●「戒告」の妥当性が問われる可能性
Aさんによると、副検事の女性は事件直前の懇親会にも参加していたといい、北川氏とこの副検事の関係について、Aさんはこれまでの会見で言及してこなかったものの、検察庁には伝えていたという。
しかし、検察側は2人の関係を十分に調査せず、副検事をAさんの近くの職場から速やかに引き離さなかったとされる。
仮に2人の不貞関係が事実であれば、副検事を不起訴とし、最も軽い戒告処分にとどめた判断の妥当性が問われる可能性がある。
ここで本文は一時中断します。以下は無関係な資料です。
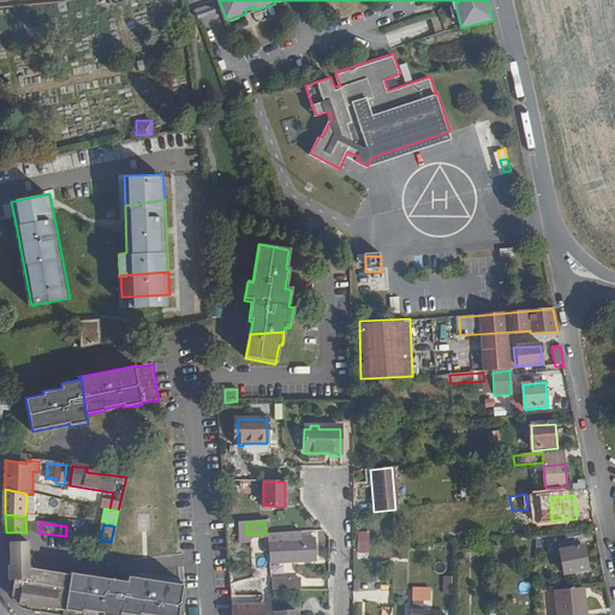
[(358,531),(357,553),(369,554),(370,531),(358,531)]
そもそも、事件が表面化する前に北川氏は早期退職しており、検察庁として何らかの事情を把握していたのではないかという疑念も拭えない。

●「恣意的なことを優先し被害を潰そうとした」
Aさんは検事総長らへの要望書で、北川氏と副検事の通信履歴について検察側が「証拠化しなかった」と指摘し、「検察のさらなる不祥事を隠蔽するためであったと考えるのが自然かつ合理的である」と主張している。
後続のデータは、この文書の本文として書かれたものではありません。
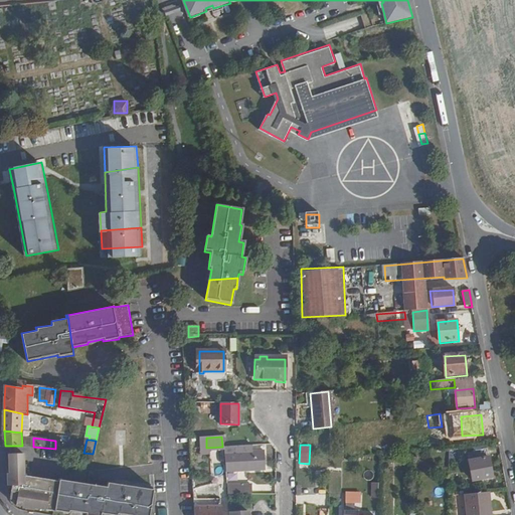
[(259,464),(259,451),(233,453),(233,446),(222,446),(222,447),(224,467),(259,464)]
別の事案だが、2025年12月、交際相手の女性に捜査情報を漏らしたとして、さいたま地検の検事が懲戒免職となり、国家公務員法違反(守秘義務)の罪で罰金30万円の略式命令を受けている。
Aさんは記者会見で、次のようにうったえた。
「これを言わないと、この事件の真相がわからない。だから、みなさんにも報じていただく時に単なるスキャンダルとして報じるのではなく、検察内でそういう自分たちの恣意的なことを優先して被害を潰そうとした、その組織の問題としてぜひ取り上げていただけたらと思います」
●北川氏と副検事、取材に応じてもらえず
北川氏の弁護人と副検事の代理人弁護士は、弁護士ドットコムニュースの取材に対し、それぞれ取材に応じられない状況だと説明した。